I took Herman Cain’s protests of innocence at face value because the witnesses against him seemed too rehearsed and too easily produced from nowhere. I accepted Rick Santorum’s explanation at face value when he defended his liberal votes as concessions to President Bush’s leadership. I don’t really care if Romney has cut a few corners on his taxes or not, because I don’t crave another man’s money nor do I think that people who pay no income tax at all (i.e., the most vigorous Romney-haters) are in a position to whine. But hard evidence, one way or the other? Where do you find it? Tax documents are probably almost as easy to fake as birth certificates. Where is the human being within these holograms? Who can read these people’s souls? The ways of the soul, said Heraclitus, are an abyss—and in that abyss may dwell mermaids… or the Loch Ness monster. I’m tired of abysses.
Be as negative as you like, gentlemen—but confine it to your opponent’s economic and social vision. If I were only going to vote for someone I trusted personally, I would write in Joe the Plumber.

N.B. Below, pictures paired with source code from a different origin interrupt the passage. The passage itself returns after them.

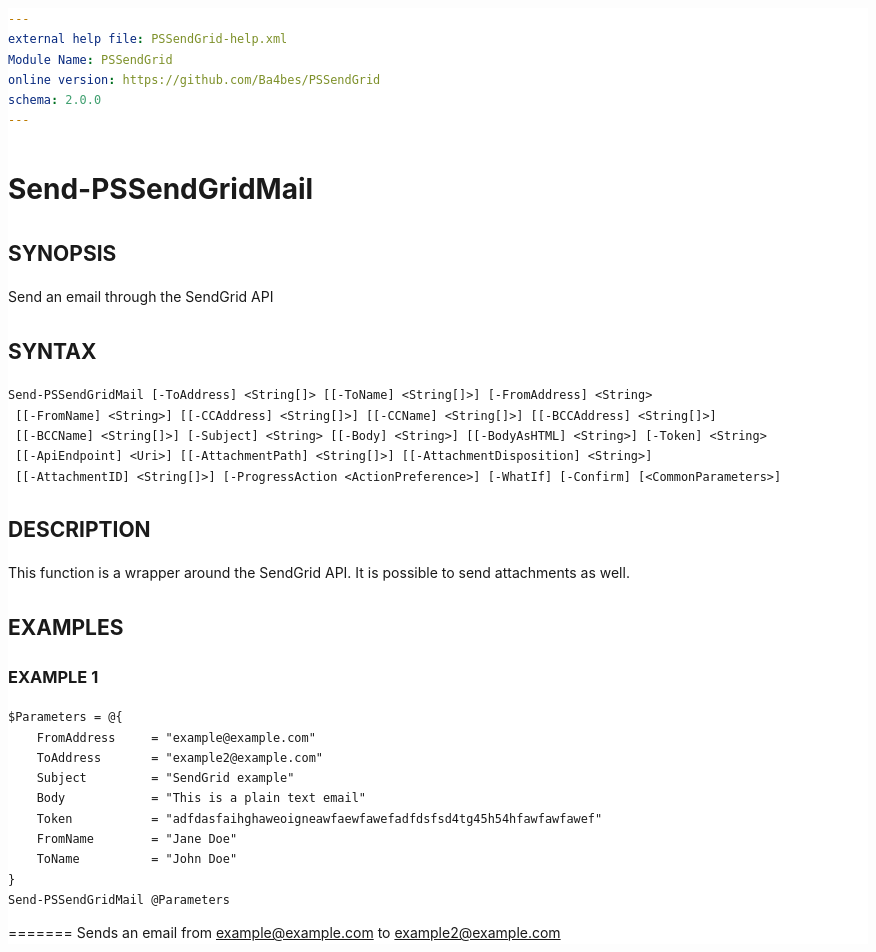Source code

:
 ```yaml
---
external help file: PSSendGrid-help.xml
Module Name: PSSendGrid
online version: https://github.com/Ba4bes/PSSendGrid
schema: 2.0.0
---
```


# Send-PSSendGridMail

## SYNOPSIS
Send an email through the SendGrid API

## SYNTAX

```
Send-PSSendGridMail [-ToAddress] <String[]> [[-ToName] <String[]>] [-FromAddress] <String>
 [[-FromName] <String>] [[-CCAddress] <String[]>] [[-CCName] <String[]>] [[-BCCAddress] <String[]>]
 [[-BCCName] <String[]>] [-Subject] <String> [[-Body] <String>] [[-BodyAsHTML] <String>] [-Token] <String>
 [[-ApiEndpoint] <Uri>] [[-AttachmentPath] <String[]>] [[-AttachmentDisposition] <String>]
 [[-AttachmentID] <String[]>] [-ProgressAction <ActionPreference>] [-WhatIf] [-Confirm] [<CommonParameters>]
```

## DESCRIPTION
This function is a wrapper around the SendGrid API.
It is possible to send attachments as well.

## EXAMPLES

### EXAMPLE 1
```
$Parameters = @{
    FromAddress     = "example@example.com"
    ToAddress       = "example2@example.com"
    Subject         = "SendGrid example"
    Body            = "This is a plain text email"
    Token           = "adfdasfaihghaweoigneawfaewfawefadfdsfsd4tg45h54hfawfawfawef"
    FromName        = "Jane Doe"
    ToName          = "John Doe"
}
Send-PSSendGridMail @Parameters
```

=======
Sends an email from example@example.com to example2@example.com
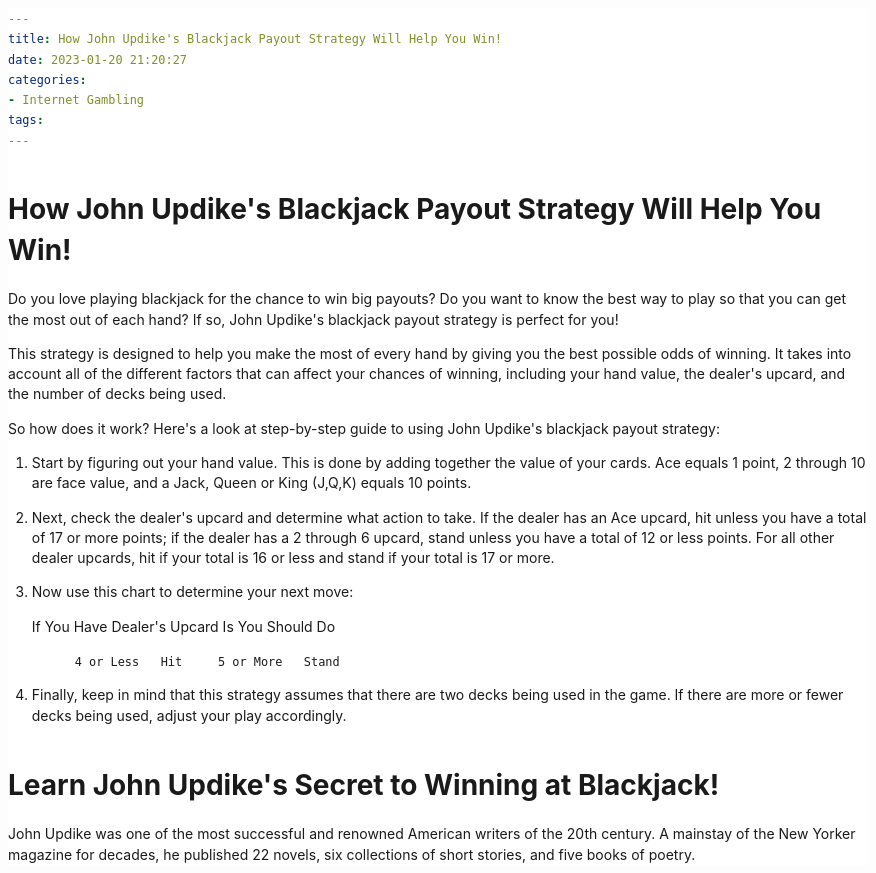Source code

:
 ```yaml
---
title: How John Updike's Blackjack Payout Strategy Will Help You Win!
date: 2023-01-20 21:20:27
categories:
- Internet Gambling
tags:
---
```



#  How John Updike's Blackjack Payout Strategy Will Help You Win!

Do you love playing blackjack for the chance to win big payouts? Do you want to know the best way to play so that you can get the most out of each hand? If so, John Updike's blackjack payout strategy is perfect for you!

This strategy is designed to help you make the most of every hand by giving you the best possible odds of winning. It takes into account all of the different factors that can affect your chances of winning, including your hand value, the dealer's upcard, and the number of decks being used.

So how does it work? Here's a look at step-by-step guide to using John Updike's blackjack payout strategy:

1. Start by figuring out your hand value. This is done by adding together the value of your cards. Ace equals 1 point, 2 through 10 are face value, and a Jack, Queen or King (J,Q,K) equals 10 points.

2. Next, check the dealer's upcard and determine what action to take. If the dealer has an Ace upcard, hit unless you have a total of 17 or more points; if the dealer has a 2 through 6 upcard, stand unless you have a total of 12 or less points. For all other dealer upcards, hit if your total is 16 or less and stand if your total is 17 or more.

3. Now use this chart to determine your next move:









 



	 If You Have 	 Dealer's Upcard Is 	 You Should Do

	 	 	 4 or Less 	 Hit 	 5 or More 	 Stand




4. Finally, keep in mind that this strategy assumes that there are two decks being used in the game. If there are more or fewer decks being used, adjust your play accordingly.

#  Learn John Updike's Secret to Winning at Blackjack!

John Updike was one of the most successful and renowned American writers of the 20th century. A mainstay of the New Yorker magazine for decades, he published 22 novels, six collections of short stories, and five books of poetry.
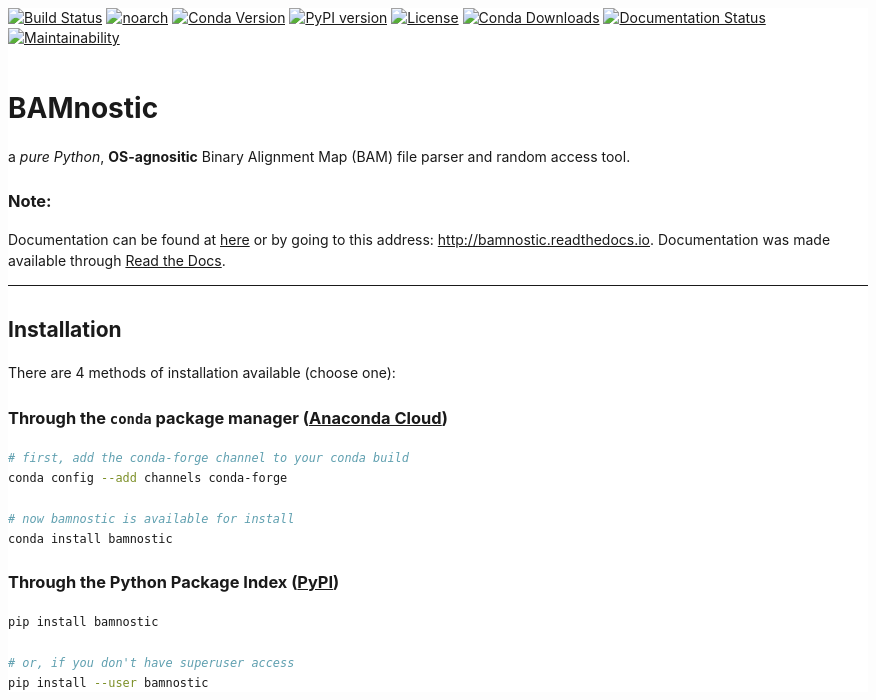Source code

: [![Build Status](https://travis-ci.org/betteridiot/bamnostic.svg?branch=master)](https://travis-ci.org/betteridiot/bamnostic)
[![noarch](https://img.shields.io/circleci/project/github/conda-forge/bamnostic-feedstock/master.svg?label=noarch)](https://circleci.com/gh/conda-forge/bamnostic-feedstock)
[![Conda Version](https://img.shields.io/conda/vn/conda-forge/bamnostic.svg)](https://anaconda.org/conda-forge/bamnostic) 
[![PyPI version](https://badge.fury.io/py/bamnostic.svg)](https://badge.fury.io/py/bamnostic) 
[![License](https://img.shields.io/badge/License-BSD%203--Clause-blue.svg)](https://github.com/betteridiot/bamnostic/blob/master/LICENSE) 
[![Conda Downloads](https://img.shields.io/conda/dn/conda-forge/bamnostic.svg)](https://anaconda.org/conda-forge/bamnostic) 
[![Documentation Status](https://readthedocs.org/projects/bamnostic/badge/?version=latest)](https://bamnostic.readthedocs.io/en/latest/?badge=latest)
[![Maintainability](https://api.codeclimate.com/v1/badges/d7e36e72f109c598c86d/maintainability)](https://codeclimate.com/github/betteridiot/bamnostic/maintainability)
</br>

# BAMnostic 
a *pure Python*, **OS-agnositic** Binary Alignment Map (BAM) file parser and random access tool.

### Note:
Documentation can be found at [here](http://bamnostic.readthedocs.io/en/latest/) or by going to this address: http://bamnostic.readthedocs.io. Documentation was made available through [Read the Docs](https://readthedocs.org/).

***
## Installation
There are 4 methods of installation available (choose one):</br>

### Through the `conda` package manager ([Anaconda Cloud](https://anaconda.org/conda-forge/bamnostic))

```bash
# first, add the conda-forge channel to your conda build
conda config --add channels conda-forge

# now bamnostic is available for install
conda install bamnostic
```

### Through the Python Package Index ([PyPI](https://pypi.org/))

```bash
pip install bamnostic

# or, if you don't have superuser access
pip install --user bamnostic
```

1) The “documentary” first aired on Discovery’s Animal Planet on May 25, 2012. See Neil Genzlinger’s review at http://tv.nytimes.com/2012/05/26/arts/television/mermaids-the-body-found-on-animal-planet.html.

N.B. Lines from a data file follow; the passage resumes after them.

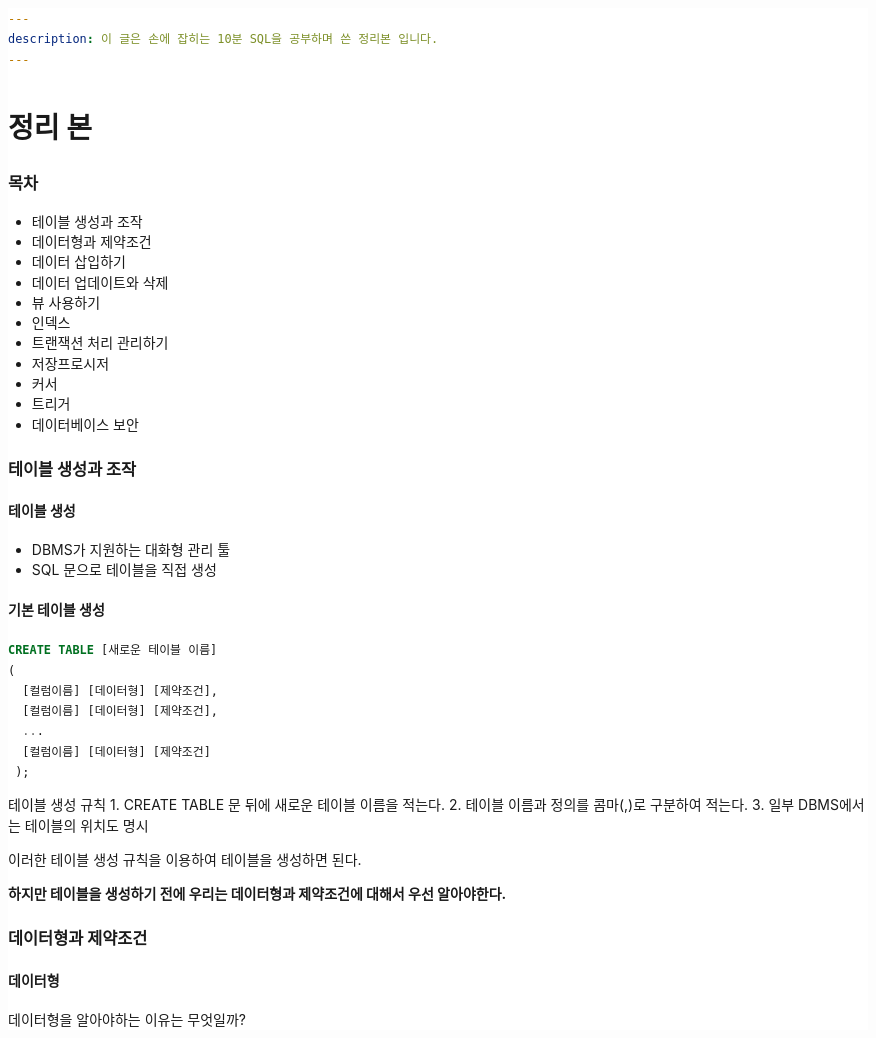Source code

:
 ```yaml
---
description: 이 글은 손에 잡히는 10분 SQL을 공부하며 쓴 정리본 입니다.
---
```


# 정리 본

### 목차

* 테이블 생성과 조작
* 데이터형과 제약조건 
* 데이터 삽입하기
* 데이터 업데이트와 삭제
* 뷰 사용하기
* 인덱스 
* 트랜잭션 처리 관리하기
* 저장프로시저
* 커서 
* 트리거
* 데이터베이스 보안

### 테이블 생성과 조작

#### 테이블 생성

* DBMS가 지원하는 대화형 관리 툴
* SQL 문으로 테이블을 직접 생성

#### 기본 테이블 생성

```sql
CREATE TABLE [새로운 테이블 이름]
(
  [컬럼이름] [데이터형] [제약조건],
  [컬럼이름] [데이터형] [제약조건],
  ...
  [컬럼이름] [데이터형] [제약조건]
 );
```

테이블 생성 규칙 1. CREATE TABLE 문 뒤에 새로운 테이블 이름을 적는다. 2. 테이블 이름과 정의를 콤마\(,\)로 구분하여 적는다. 3. 일부 DBMS에서는 테이블의 위치도 명시

이러한 테이블 생성 규칙을 이용하여 테이블을 생성하면 된다.

**하지만 테이블을 생성하기 전에 우리는 데이터형과 제약조건에 대해서 우선 알아야한다.**

### 데이터형과 제약조건

#### 데이터형

데이터형을 알아야하는 이유는 무엇일까?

2) As luck would have it, the show was aired again as I was putting the last touches to this piece. No disclaimer of any sort appeared at the beginning; and at the very end of the scrolling credits appeared a paragraph containing the word “fictional” in some context that only a master speed-reader could have supplied. It truly seems to me that the film’s creators and/or The Discovery Channel were suborning misinterpretation while keeping their vestigial tail fully covered within the letter of the law.
3) See Leon Ó Bróin, An Maidíneach (Baile Átha Cliath: Sáirséal agus Dill, 1971).
4) I think it entirely defensible to argue, by the way, that Mitt Romney would be better served by playing the Thurston Howell role (from the childishly cliché Gilligan’s Island series) to its blue-blooded, snobby hilt. Inasmuch as the alternative is a stereotype from Tyler Perry’s House of Payne, young voters, especially, might prefer a chairman-of-the-board figure in these hard times to a lovably bungling buffoon. At any rate, I strongly suspect that what young people find most off-putting about Romney is his very resistance to the Country Club template. They perceive it as disingenuous. I do not advocate his ceasing such resistance, I would stress. On the contrary, I think it bodes ill for our democratic republic that the way to win future elections is probably to manipulate dominant templates in the entertainment world. As Dobie Gillis would have said, we’re doomed.